With an effort, Eleanor banished Villiers and Lisette from her mind. For the moment she just wanted to trounce this ill-tempered, ill-mannered, miniature Villiers. There was something about him that she liked. For one thing, he had been completely uncowed by her mother's glare.

They were tied going into the final game. He threw a perfect round. She countered. They switched to left-handed throws. Luckily, she was actually left-handed. He threw another perfect round, and again she countered. He returned to his right hand, but with a handicap of a bent little finger. Finally he missed. It was her turn.

She threw the ball, scooped—and the sixth knucklebone slid, smooth as butter, under her spreading skirts. She closed her fingers around the bones.

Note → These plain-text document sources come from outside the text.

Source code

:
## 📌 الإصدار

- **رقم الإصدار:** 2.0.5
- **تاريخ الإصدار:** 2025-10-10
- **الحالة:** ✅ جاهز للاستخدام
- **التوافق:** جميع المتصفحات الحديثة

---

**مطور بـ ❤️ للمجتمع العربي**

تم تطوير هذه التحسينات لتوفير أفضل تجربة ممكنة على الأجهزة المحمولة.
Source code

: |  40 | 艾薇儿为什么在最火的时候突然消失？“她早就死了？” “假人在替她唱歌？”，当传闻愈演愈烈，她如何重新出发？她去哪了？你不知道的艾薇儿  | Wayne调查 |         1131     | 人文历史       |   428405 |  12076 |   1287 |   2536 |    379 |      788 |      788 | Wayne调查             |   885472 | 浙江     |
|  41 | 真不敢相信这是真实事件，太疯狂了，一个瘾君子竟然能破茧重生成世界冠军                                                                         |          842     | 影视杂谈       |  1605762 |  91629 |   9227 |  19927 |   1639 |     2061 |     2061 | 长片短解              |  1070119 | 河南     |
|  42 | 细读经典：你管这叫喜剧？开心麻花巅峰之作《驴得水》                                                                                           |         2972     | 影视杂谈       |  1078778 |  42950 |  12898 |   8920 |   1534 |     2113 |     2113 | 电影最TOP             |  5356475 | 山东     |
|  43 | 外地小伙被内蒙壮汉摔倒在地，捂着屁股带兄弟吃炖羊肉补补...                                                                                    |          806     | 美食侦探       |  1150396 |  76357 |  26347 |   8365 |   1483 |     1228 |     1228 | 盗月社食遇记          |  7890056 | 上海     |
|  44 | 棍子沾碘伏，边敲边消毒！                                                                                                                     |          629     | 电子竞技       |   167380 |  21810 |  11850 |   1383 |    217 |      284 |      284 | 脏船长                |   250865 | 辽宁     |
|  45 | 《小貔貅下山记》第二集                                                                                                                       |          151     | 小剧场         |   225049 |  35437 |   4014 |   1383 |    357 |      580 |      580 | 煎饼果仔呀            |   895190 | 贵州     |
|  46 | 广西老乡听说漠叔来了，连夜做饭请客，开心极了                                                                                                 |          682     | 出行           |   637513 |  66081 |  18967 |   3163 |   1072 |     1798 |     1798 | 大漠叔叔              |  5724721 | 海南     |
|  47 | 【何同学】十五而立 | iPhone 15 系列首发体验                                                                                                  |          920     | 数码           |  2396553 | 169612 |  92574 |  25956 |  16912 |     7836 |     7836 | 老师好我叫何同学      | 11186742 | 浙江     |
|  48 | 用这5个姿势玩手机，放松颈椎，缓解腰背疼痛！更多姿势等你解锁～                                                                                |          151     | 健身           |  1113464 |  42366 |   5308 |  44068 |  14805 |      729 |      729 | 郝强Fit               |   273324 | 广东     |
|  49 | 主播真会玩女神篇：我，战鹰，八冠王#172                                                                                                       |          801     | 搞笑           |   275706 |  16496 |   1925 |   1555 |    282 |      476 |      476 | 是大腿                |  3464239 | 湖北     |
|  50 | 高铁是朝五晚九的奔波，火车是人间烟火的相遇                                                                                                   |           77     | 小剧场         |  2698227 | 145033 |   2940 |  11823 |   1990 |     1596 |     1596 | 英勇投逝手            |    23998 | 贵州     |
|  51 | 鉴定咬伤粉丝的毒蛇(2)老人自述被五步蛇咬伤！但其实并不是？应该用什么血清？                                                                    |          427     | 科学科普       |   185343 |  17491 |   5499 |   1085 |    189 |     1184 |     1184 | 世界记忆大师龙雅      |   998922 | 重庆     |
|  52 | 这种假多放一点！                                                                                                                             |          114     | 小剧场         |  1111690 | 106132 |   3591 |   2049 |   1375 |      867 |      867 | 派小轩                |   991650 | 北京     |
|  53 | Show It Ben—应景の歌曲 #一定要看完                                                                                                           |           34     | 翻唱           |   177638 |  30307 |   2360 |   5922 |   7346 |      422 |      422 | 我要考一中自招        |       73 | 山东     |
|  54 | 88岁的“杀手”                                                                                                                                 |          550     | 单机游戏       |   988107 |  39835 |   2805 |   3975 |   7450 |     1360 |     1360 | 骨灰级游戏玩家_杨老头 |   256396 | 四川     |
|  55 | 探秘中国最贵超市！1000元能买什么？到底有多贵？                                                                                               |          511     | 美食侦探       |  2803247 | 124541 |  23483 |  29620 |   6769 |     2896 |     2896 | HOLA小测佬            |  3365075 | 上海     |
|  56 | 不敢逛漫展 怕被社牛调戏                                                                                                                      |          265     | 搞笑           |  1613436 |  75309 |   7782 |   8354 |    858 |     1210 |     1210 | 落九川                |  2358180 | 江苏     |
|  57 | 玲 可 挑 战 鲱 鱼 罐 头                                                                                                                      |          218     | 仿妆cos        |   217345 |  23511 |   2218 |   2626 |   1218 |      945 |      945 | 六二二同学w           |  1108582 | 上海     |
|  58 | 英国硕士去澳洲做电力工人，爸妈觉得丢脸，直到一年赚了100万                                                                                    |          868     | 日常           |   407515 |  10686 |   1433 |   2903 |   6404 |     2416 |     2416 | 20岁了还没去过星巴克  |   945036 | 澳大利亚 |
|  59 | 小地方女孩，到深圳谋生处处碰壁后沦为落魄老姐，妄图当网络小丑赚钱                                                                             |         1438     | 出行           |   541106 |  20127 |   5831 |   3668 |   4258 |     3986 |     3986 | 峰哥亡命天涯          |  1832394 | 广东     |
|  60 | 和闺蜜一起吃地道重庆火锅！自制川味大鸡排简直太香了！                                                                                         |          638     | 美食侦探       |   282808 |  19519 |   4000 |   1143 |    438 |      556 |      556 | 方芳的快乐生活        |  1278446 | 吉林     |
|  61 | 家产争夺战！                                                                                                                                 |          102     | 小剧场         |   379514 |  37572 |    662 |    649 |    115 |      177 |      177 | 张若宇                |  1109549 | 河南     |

"You won!" Tobias cried, looking utterly shocked. "But I never lose."

She took a second to savor her victory. "That's likely because you've never played a woman before."

"You think girls are better at knucklebones than boys?" She'd seen that jutting jaw before. Villiers had it. Well, every boy had it when they were confronted with an unpleasant reality.

"I'm better than you are," she pointed out. "Why shouldn't the two of us stand as emblems for our sexes?"

He thought his way through that language. "I've played lots of girls before," he reported. "And I always win."

"Pride goeth before a fall," she said. And then she relented, grinning at him. "I cheated."

"What?" His voice suddenly dropped a register, taking on, in its disbelief, his father's low voice.

She whisked aside her skirt and showed him the hidden jack. "You should always count the bones when someone claims victory."

"I do always count the bones!" he cried. "Well, normally. But you're a lady!" His voice swooped from high to low. He would have his father's deep velvet tones someday.

"Your mistake," she said cheerfully. "I cheated—but I still won. You tried to cheat and you lost.

When I decided to cheat, I won because you didn't see it."

Tobias narrowed his eyes. "You're a strange lady."

"Very strange," Villiers said from above her shoulder.

"I have thought Eleanor strange since our nursery days," Anne laughed. She sounded a little drunk.

"Tobias," Eleanor said, ignoring them, "do you suppose that you're strong enough to haul me into a standing position?"

He jumped to his feet. "You're not so large." He had decided to like her, she guessed. Now that she had cheated. Men were strange, no matter the age. "I'll be taller than you in a month or so."

"You're as boastful as my dog," she told him. Sure enough, he managed to get her to her feet. She twitched her skirts so they flowed over her panniers.

He was longing to tell her that she was crazy and that dogs didn't boast, so she put him out of his misery. "My dog Oyster is a terrible braggart."

"What does he boast about?" Tobias asked.

"His tail, for one thing. He loves his tail. The problem is that he can't see it because he's too fat. So he goes around and around, barking so that I realize how important and beautiful and special that tail is."

Tobias had clearly learned not to laugh, because he just watched her with those curious, intent eyes that reminded her of his father. It made her itch to comfort him, which was absurd.

"Second, Oyster is ridiculously proud of his ability to defend me."

"Defend you? The nursemaid told me that he was the size of a piglet."

"I have to admit that there may be a certain resemblance. But my point is that he thinks he's very fierce. Extremely so. He likes to pretend that the fire andirons are about to attack me. He creeps up, attacks them savagely, and manages to save my life."